AYA(Tunisia) - JCC : 2017 - 23 min


Moufida Fedhila




Avec Aya, qu’elle décrit comme un film destiné « aussi » aux enfants, la réalisatrice Moufida Fedhila porte à l’écran un fait divers qui, dans sa banalité, illustre parfaitement l’impasse où se trouvent les jeunes filles salafistes de Tunisie, écartelée entre la progressisme des écoles primaires et le traditionalisme des écoles coraniques. C’est le cas du personnage titulaire, auquel l’excellente jeune actrice May Berhouma prête alternativement l’indocilité et la candeur d’un écolier truffautien, dont le drame socio-domestique constitue ici aussi une opportune analyse de mœurs.

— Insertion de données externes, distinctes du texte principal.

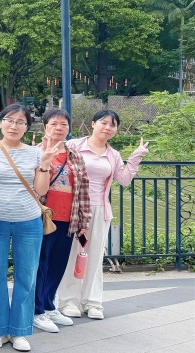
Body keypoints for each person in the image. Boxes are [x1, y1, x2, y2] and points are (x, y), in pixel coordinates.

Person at [0, 104, 57, 352]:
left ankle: (19, 330)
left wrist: (45, 164)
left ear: (27, 127)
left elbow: (41, 190)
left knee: (27, 275)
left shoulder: (35, 153)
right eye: (9, 120)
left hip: (28, 221)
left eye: (20, 122)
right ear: (0, 122)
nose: (14, 126)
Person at [58, 110, 149, 320]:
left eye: (113, 125)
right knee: (71, 254)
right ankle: (68, 301)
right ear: (93, 124)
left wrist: (135, 158)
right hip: (74, 208)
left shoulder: (113, 155)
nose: (108, 127)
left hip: (100, 210)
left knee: (95, 256)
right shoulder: (74, 146)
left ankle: (92, 302)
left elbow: (123, 180)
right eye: (103, 122)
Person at [32, 108, 91, 333]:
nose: (59, 128)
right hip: (43, 217)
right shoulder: (35, 152)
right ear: (45, 127)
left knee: (58, 264)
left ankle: (49, 305)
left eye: (63, 124)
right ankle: (37, 310)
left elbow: (83, 189)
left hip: (68, 217)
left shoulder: (75, 155)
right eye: (54, 124)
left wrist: (84, 221)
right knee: (41, 264)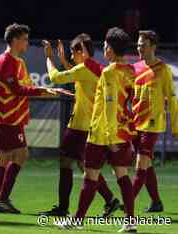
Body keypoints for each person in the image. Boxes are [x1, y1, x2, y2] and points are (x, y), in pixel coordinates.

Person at [55, 27, 137, 233]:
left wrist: (108, 136)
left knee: (90, 177)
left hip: (102, 132)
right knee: (122, 175)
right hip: (120, 131)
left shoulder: (109, 72)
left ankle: (77, 220)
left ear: (110, 49)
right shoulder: (130, 71)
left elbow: (109, 104)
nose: (105, 49)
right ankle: (130, 222)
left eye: (106, 46)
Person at [39, 34, 120, 218]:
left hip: (81, 126)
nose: (71, 57)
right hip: (83, 125)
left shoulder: (84, 69)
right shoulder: (93, 68)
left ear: (80, 51)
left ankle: (70, 207)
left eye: (72, 53)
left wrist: (49, 58)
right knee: (76, 163)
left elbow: (55, 77)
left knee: (78, 165)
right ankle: (106, 201)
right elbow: (78, 75)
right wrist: (62, 60)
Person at [0, 23, 67, 214]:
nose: (26, 43)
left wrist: (44, 91)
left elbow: (25, 88)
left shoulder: (18, 62)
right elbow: (17, 90)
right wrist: (45, 91)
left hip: (12, 117)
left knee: (5, 156)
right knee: (21, 154)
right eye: (24, 39)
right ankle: (0, 198)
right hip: (8, 118)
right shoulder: (6, 61)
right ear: (15, 40)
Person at [131, 30, 178, 212]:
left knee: (140, 164)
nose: (139, 48)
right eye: (138, 45)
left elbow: (172, 100)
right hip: (136, 124)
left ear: (153, 46)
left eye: (143, 45)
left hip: (152, 125)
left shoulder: (163, 70)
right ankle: (156, 202)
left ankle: (126, 203)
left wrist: (176, 127)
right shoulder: (135, 68)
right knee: (147, 164)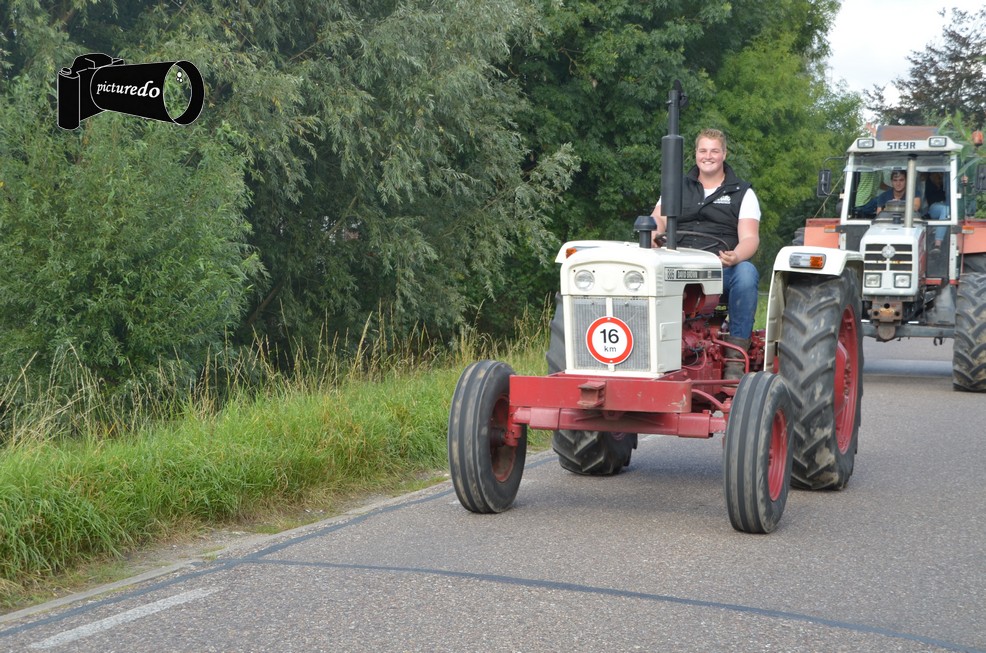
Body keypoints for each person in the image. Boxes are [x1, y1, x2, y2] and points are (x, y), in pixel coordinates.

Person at [650, 128, 761, 380]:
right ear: (695, 154)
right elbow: (658, 218)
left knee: (746, 273)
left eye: (714, 151)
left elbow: (750, 238)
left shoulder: (742, 193)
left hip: (719, 268)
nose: (708, 156)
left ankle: (735, 358)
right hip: (678, 265)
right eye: (703, 150)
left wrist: (736, 256)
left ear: (724, 154)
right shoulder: (676, 186)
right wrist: (654, 233)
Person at [923, 172, 948, 254]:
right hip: (934, 207)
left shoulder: (949, 178)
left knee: (947, 209)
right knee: (946, 209)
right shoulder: (928, 179)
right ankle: (937, 244)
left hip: (947, 206)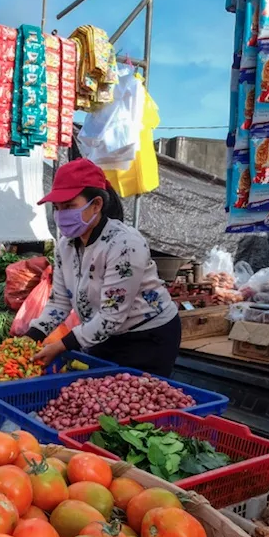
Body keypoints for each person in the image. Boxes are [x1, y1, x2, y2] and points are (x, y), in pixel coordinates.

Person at [27, 159, 181, 376]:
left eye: (70, 206)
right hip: (101, 332)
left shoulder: (125, 244)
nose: (61, 215)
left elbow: (112, 316)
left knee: (135, 400)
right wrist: (31, 336)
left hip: (147, 336)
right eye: (57, 208)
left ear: (96, 205)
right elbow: (60, 301)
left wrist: (62, 345)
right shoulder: (66, 245)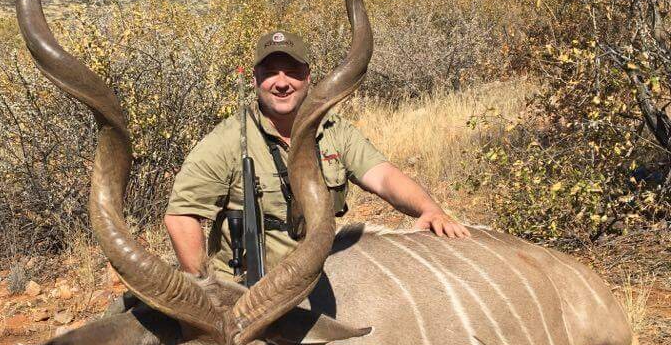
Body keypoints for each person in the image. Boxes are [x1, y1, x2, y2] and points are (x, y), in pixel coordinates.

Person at [164, 29, 470, 278]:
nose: (282, 83)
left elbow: (384, 176)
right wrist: (207, 292)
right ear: (256, 79)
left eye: (293, 72)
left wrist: (429, 209)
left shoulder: (333, 131)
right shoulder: (228, 140)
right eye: (271, 73)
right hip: (247, 293)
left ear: (308, 77)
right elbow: (180, 216)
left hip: (317, 278)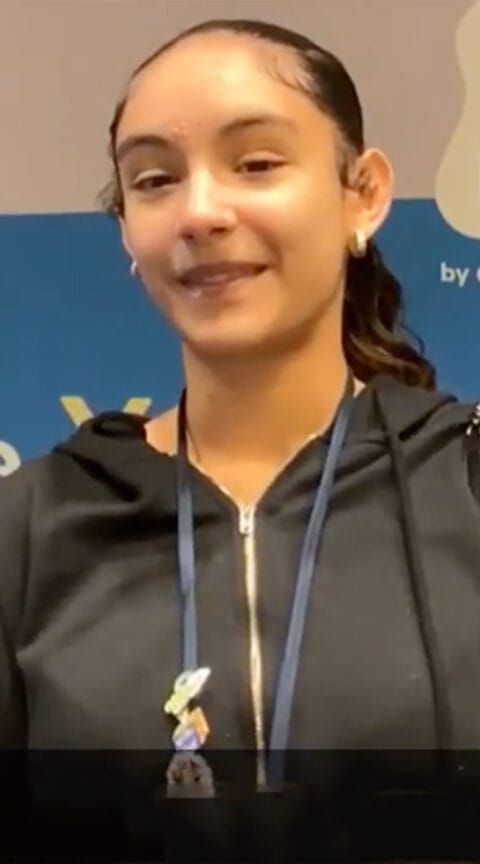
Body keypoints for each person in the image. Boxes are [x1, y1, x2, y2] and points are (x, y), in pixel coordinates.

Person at [1, 16, 480, 862]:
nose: (200, 212)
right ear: (126, 229)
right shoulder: (32, 528)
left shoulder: (464, 479)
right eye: (154, 180)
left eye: (256, 163)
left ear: (363, 194)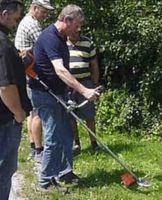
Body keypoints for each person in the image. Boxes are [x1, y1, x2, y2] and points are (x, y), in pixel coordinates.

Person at [29, 4, 100, 190]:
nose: (79, 29)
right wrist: (85, 90)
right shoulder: (50, 38)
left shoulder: (62, 37)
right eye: (76, 25)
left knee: (67, 134)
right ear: (66, 20)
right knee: (53, 137)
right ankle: (45, 181)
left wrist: (71, 91)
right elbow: (60, 69)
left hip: (59, 92)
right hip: (44, 94)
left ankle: (65, 172)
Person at [15, 0, 54, 162]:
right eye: (43, 11)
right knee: (37, 111)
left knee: (32, 111)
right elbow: (45, 45)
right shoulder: (32, 24)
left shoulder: (27, 21)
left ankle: (33, 145)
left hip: (25, 72)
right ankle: (39, 150)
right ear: (35, 8)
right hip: (31, 73)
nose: (45, 15)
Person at [0, 0, 32, 199]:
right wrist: (18, 113)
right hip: (5, 120)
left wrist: (17, 60)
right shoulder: (2, 43)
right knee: (4, 171)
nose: (16, 23)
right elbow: (4, 86)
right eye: (16, 18)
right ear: (4, 14)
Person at [67, 32, 100, 152]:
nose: (76, 34)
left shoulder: (87, 42)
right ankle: (76, 144)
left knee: (89, 114)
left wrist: (95, 84)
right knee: (71, 115)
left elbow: (94, 64)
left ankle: (94, 143)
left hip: (85, 82)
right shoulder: (62, 43)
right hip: (68, 84)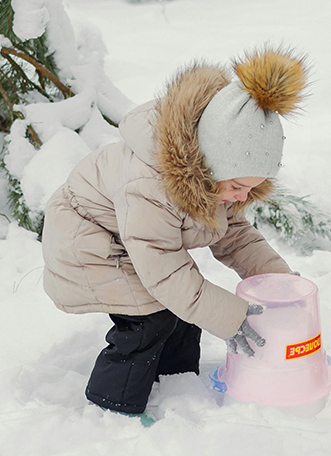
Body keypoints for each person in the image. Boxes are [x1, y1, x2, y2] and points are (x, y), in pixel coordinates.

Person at [40, 47, 308, 422]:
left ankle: (176, 383)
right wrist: (231, 318)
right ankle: (114, 408)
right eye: (237, 187)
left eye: (251, 189)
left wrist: (278, 281)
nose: (241, 197)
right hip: (88, 242)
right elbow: (163, 267)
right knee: (149, 320)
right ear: (211, 164)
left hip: (131, 240)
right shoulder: (150, 185)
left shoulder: (215, 179)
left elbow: (234, 236)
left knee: (184, 310)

Rappelé à l’ordre par quelques-uns de ses coreligionnaires, qui débarquent dans son commerce à la manière d’un détachement maffieux, le père d’Aya s’empresse alors de lui dépeindre un Allah/Père Noël qui ne lui apparaîtrait que si elle cesse de jouer avec les garçons et se met à « grandir » dans la foi (prescription qu’elle interprète comme une injonction de troquer son hijab pour un niqab). Or, le voile intégral étant déjà mal vu par la population locale, il s’agit d’un véritable objet de ridicule pour ses camarades de classe « régulière », qui invectivent la jeune fille et s’ameutent pour le lui arracher. Venant à la rescousse de sa fille, la mère d’Aya la transporte alors aux abords de la ville, où elle se dénude la tête à son tour, opposant au spectacle navrant du dévoilement forcé le spectacle affirmatif du dévoilement volontaire, pourvoyant ainsi au film une finale superbe, où la chevelure magnifique des deux protagonistes luit finalement au soleil.
Grâce à ce récit archisimple, où chaque geste et chaque regard est lourd de signification, Fedhila évoque parfaitement l’injustice inhérente au sectarisme imposé (à l’imaginaire infantile), militant ce faisant pour le droit des femmes à l’autodétermination. À ce titre, il est intéressant de noter l’incroyable sensualité des images d’ouverture qui, par le spectacle impressionniste d’un couple aux bains, dévoile tout un pan dissimulé de la société maghrébine, soit la sensualité féminine. Si ce n’était du caractère fragmentaire et du grand esthétisme de la séquence, on pourrait presque croire à une provocation. Or, c’est précisément là que réside tout le génie de la cinéaste : dans la subtilité de son militantisme et son approche légère du problème central, dont le caractère absurde se dégage ainsi naturellement du matériau narratif.